It is in a fatalistic mood that the Doctor posts tonight. It has been a hard week, one way and another. There was travel, there was overeating, there was despair…and that was only Sunday! But my weight loss lifestyle is still operational, though the outcome is delayed. One of my top values is weight control. It is how I am living my life now. It’s part of the way I get around the willpower trap.
Diet, noun. A plan, generally hopeless, for losing weight, which tests your willpower but does little for your waistline. -Herbert B. Prochnow, whoever that is.
Weight control is not about willpower. It is about satisfying yourself physically, mentally, psychologically. I investigated how I was satisfying myself in my weight-gaining days. Largely, I was finding cheap satisfaction in the feeling of having a full stomach. Yes, I convinced myself that eating until completely full was comforting and worthwhile way to life satisfaction. Boy, was that wrong.
The answer was of course Bacon.
My food intake and calorie count
Breakfast – 2oz Carando brown sugar ham (100); Swiss cheese (90); toasted bread (160); sandwich with pickles and mustard and horseradish (negligible calories)
- 350 calories
Lunch – BLT wraps: 4 slices Kirkland bacon (70); 1 whole wheat wrap (110); 1 tomato (30); lettuce and horseradish sauce (negligible); 1 extra piece of bacon by hand (70)
- 500 calories
Dinner – half an Aldi frozen cheese pizza (500); with 1oz pepperoni (140);
- 640 calories
Snacking – tea with half and half (120);
- 120 calories
Total for the day: 1610 calories (limit 1800 + 500 bonus from swimming, total 2300)
Less than it appears
If you look, you will see my calorie count was very low today – 1610 is calories rather lower than the limit of 1850 I have been trying to achieve. Maybe that’s because of my willpower? I am the Doctor of Things, filled with the almighty willpower! No, that’s not true. Willpower can’t be used to satisfy hunger. Part of weight control is finding a lifestyle that you find satisfying and rewarding to be living. You don’t need to use willpower if you are being satisfied and rewarded for your behavior. And not just you behavior. Behavior flows from your thinking and your view of the world. You can’t successfully force yourself thin by changing behavior. That’s diet-thinking:
“A diet is just code for a time when you eat food you dislike and still feel hungry.” -unattributed
Truer words were never spoken. That quote is a distillation of the force required to succeed on a diet. I have never made a diet work. On the typical diet, you are trying to temporarily force yourself to change behavior to lose weight. You will eat food you don’t like and feel deprived and hungry all the time. But what you are really hoping is that you can do this without changing anything about your inner self. That is why people who manage to lose some weight often complain that they gain it back. Their old self and their old lifestyle are there, waiting. Eventually, they will take back over if you are unhappy with your diet life.

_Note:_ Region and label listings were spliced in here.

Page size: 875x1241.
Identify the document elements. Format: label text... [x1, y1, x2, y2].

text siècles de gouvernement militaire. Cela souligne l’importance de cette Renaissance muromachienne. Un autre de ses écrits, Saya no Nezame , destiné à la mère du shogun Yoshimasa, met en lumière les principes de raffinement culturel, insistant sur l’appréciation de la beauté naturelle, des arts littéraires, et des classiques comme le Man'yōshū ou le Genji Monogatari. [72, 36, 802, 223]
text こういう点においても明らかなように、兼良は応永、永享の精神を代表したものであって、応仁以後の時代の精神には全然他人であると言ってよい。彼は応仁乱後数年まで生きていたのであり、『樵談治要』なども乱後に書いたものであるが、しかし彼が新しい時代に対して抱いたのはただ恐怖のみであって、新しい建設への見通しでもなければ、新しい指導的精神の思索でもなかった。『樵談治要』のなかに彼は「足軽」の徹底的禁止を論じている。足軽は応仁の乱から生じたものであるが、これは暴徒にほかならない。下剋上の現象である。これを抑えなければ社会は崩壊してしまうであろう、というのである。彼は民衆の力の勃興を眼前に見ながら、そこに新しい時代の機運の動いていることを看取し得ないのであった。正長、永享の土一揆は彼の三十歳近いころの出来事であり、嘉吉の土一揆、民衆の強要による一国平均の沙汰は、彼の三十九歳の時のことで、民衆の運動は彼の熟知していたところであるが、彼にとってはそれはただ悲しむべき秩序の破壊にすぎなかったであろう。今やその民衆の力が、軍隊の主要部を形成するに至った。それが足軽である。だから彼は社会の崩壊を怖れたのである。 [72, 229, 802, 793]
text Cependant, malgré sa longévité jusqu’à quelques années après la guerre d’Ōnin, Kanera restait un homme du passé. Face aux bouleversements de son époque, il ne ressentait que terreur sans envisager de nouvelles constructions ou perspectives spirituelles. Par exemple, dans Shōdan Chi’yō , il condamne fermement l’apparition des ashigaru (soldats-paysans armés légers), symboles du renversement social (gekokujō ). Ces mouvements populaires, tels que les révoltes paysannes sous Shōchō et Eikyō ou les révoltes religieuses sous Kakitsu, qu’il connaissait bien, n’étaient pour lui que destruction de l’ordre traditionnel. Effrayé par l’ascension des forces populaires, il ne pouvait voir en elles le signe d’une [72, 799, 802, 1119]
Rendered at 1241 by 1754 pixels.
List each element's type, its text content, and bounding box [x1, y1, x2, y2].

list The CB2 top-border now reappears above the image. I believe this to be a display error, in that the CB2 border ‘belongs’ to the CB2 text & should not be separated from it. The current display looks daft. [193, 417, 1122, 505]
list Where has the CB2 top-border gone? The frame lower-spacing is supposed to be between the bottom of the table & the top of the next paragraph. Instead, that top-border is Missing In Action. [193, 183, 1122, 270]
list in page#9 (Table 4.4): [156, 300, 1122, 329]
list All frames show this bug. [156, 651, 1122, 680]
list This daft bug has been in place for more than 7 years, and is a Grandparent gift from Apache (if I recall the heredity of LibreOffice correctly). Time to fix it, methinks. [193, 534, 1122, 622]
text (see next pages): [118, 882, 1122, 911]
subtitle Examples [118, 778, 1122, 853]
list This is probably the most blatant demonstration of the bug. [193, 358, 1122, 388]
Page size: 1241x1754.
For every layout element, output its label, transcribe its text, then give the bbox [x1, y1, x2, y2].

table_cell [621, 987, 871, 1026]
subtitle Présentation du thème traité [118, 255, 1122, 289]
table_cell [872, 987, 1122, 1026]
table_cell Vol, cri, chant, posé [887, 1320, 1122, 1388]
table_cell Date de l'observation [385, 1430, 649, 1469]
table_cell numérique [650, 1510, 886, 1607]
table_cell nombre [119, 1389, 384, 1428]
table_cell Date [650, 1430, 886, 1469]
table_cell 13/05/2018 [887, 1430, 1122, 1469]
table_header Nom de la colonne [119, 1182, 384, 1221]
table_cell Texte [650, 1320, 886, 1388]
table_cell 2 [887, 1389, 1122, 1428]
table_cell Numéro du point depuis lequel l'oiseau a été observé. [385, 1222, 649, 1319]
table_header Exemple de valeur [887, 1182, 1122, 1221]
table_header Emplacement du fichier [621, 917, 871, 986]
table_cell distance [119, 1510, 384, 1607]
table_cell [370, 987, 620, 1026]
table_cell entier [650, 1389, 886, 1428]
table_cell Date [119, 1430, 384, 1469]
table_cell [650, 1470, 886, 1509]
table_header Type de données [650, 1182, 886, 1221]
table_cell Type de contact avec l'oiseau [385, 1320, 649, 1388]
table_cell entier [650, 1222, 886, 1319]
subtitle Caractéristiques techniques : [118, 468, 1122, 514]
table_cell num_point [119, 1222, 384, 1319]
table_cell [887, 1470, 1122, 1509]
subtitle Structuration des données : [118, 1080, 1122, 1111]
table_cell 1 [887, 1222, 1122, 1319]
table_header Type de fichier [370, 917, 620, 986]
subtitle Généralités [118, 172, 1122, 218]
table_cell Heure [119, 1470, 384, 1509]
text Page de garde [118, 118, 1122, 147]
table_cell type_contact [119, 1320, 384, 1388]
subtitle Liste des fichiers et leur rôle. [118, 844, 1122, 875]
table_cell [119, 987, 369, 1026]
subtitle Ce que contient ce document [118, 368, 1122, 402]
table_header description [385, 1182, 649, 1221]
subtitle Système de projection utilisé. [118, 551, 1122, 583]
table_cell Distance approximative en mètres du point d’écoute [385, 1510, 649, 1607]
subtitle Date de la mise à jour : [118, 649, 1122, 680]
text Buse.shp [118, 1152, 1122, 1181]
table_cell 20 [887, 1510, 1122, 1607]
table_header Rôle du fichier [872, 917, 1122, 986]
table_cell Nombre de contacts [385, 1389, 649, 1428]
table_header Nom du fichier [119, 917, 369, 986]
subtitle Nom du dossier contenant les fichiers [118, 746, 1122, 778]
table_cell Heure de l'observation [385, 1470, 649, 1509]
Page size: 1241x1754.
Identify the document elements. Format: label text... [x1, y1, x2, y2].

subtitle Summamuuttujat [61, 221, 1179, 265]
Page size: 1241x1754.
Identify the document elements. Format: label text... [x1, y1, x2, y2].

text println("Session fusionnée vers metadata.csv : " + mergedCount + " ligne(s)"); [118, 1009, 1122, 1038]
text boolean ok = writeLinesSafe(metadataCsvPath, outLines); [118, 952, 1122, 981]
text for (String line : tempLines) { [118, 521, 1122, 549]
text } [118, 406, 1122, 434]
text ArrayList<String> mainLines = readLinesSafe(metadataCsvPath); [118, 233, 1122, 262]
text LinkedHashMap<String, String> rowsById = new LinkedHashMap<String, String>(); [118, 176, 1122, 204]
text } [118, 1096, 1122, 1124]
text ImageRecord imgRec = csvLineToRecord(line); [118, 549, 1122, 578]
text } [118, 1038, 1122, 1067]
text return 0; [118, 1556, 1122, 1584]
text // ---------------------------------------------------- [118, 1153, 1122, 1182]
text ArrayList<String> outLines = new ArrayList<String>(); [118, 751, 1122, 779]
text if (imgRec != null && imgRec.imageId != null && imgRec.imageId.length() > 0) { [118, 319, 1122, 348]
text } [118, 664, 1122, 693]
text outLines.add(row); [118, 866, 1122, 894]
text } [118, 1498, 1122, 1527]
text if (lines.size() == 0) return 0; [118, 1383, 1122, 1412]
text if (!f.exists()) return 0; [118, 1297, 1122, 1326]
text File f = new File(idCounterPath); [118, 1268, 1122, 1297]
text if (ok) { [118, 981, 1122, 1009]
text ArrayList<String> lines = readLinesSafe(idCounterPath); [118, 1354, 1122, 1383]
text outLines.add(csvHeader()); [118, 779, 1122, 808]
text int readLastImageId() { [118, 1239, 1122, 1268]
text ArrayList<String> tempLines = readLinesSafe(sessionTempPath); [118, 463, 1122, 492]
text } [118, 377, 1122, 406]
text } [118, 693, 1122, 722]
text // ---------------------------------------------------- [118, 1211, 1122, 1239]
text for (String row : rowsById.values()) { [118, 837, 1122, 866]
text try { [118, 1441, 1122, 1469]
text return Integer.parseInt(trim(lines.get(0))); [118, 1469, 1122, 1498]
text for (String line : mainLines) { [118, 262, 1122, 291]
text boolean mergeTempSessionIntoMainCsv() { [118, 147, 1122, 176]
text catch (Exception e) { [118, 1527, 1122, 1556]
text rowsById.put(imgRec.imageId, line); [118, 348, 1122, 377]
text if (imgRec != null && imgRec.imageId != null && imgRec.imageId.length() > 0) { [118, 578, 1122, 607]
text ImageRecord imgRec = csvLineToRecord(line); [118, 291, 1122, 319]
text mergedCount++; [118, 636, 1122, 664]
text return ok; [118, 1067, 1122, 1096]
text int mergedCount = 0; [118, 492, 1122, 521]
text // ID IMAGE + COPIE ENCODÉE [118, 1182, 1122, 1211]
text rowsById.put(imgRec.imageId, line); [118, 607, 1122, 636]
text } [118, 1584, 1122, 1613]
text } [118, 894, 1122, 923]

Atkins (of the famous eponymous diet) was correct when he said weight loss didn’t have to be about deprivation. On the physical level, of course it is – you are eating less food than your body needs to sustain its weight. But he was talking about your psychology. One of the biggest barriers to losing weight is the feeling of deprivation. Imagine, if you have to, that eating and being full make you happy. Eating less is like withholding happiness from yourself. It’s painful to even think about, and doing it is worse! To inflict that kind of pain on yourself, you need lots of willpower, and who has that? Not me.
So you need to change your mind instead. Find eating satisfaction in a new goal. Personally, in a way, I chose hunger. I want to be properly hungry when I eat food. The food has to be something I am really looking forward to eating. The source of satisfaction and fulfillment in my new life comes from maximum enjoyment. There is no substitute for eating food you are really craving, just at the moment you are physically hungry and need to eat. That is much more satisfying than what I used to do.
I used to get satisfaction by eating until I was full. When I was doing that, I had a different definition of hungry than I do now. Hungry just meant that I wasn’t full.
Now everything is different. I see a different world now. You could, too.